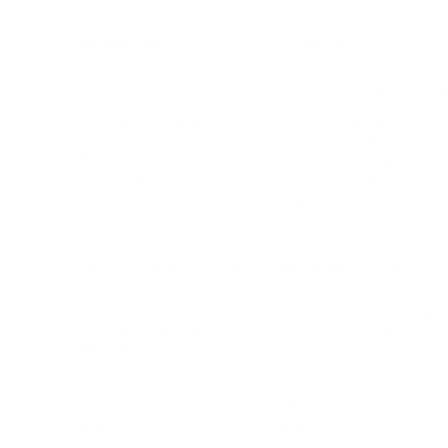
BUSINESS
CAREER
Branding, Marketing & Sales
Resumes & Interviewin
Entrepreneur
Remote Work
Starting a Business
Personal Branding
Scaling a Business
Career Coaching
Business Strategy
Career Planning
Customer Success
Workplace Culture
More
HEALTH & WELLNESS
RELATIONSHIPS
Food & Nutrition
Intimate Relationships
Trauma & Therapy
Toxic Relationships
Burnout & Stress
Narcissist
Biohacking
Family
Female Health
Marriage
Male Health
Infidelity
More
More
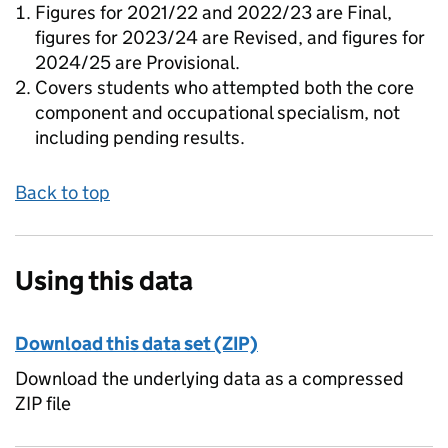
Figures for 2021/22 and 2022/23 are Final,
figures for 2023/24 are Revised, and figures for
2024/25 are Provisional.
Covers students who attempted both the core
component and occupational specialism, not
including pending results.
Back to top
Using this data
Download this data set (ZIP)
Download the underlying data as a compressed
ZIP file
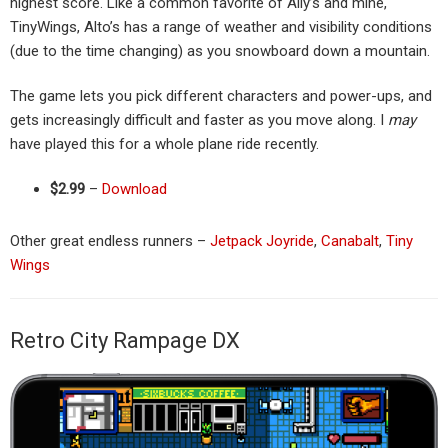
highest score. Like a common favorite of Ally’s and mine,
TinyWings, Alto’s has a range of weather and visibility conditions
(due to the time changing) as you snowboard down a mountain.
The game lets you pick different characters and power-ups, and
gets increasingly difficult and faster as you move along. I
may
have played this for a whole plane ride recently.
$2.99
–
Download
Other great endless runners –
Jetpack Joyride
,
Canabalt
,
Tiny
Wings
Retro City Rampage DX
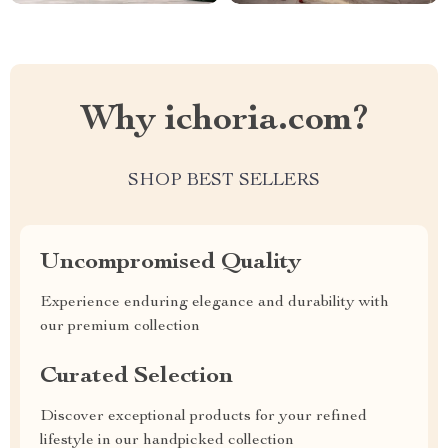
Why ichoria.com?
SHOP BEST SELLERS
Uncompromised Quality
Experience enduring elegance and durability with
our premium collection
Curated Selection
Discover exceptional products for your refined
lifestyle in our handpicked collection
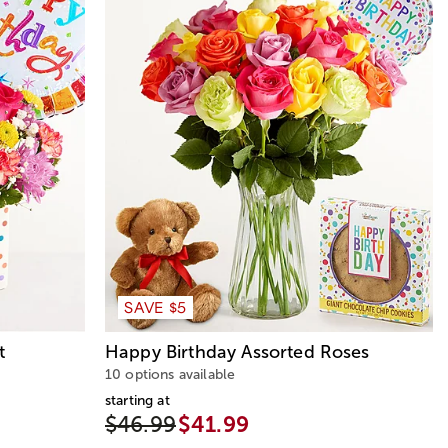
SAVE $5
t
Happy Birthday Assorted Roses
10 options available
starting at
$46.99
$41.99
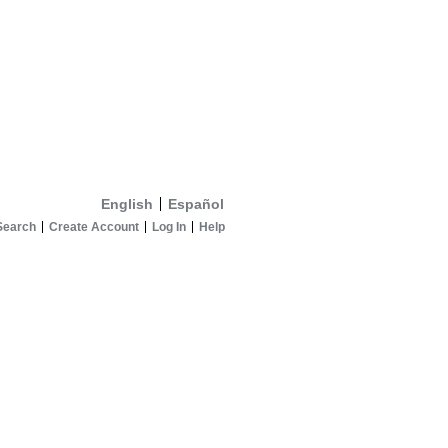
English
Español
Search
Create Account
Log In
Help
☆ ☆ ☆ ☆ ☆ ☆ ☆
■ **Work item**:
The expected output is the full data above, reproduced exactly with no images.

■ **Solution**:
BUSINESS
CAREER
Branding, Marketing & Sales
Resumes & Interviewin
Entrepreneur
Remote Work
Starting a Business
Personal Branding
Scaling a Business
Career Coaching
Business Strategy
Career Planning
Customer Success
Workplace Culture
More
HEALTH & WELLNESS
RELATIONSHIPS
Food & Nutrition
Intimate Relationships
Trauma & Therapy
Toxic Relationships
Burnout & Stress
Narcissist
Biohacking
Family
Female Health
Marriage
Male Health
Infidelity
More
More
Figures for 2021/22 and 2022/23 are Final,
figures for 2023/24 are Revised, and figures for
2024/25 are Provisional.
Covers students who attempted both the core
component and occupational specialism, not
including pending results.
Back to top
Using this data
Download this data set (ZIP)
Download the underlying data as a compressed
ZIP file
highest score. Like a common favorite of Ally’s and mine,
TinyWings, Alto’s has a range of weather and visibility conditions
(due to the time changing) as you snowboard down a mountain.
The game lets you pick different characters and power-ups, and
gets increasingly difficult and faster as you move along. I
may
have played this for a whole plane ride recently.
$2.99
–
Download
Other great endless runners –
Jetpack Joyride
,
Canabalt
,
Tiny
Wings
Retro City Rampage DX
Why ichoria.com?
SHOP BEST SELLERS
Uncompromised Quality
Experience enduring elegance and durability with
our premium collection
Curated Selection
Discover exceptional products for your refined
lifestyle in our handpicked collection
SAVE $5
t
Happy Birthday Assorted Roses
10 options available
starting at
$46.99
$41.99
English
Español
Search
Create Account
Log In
Help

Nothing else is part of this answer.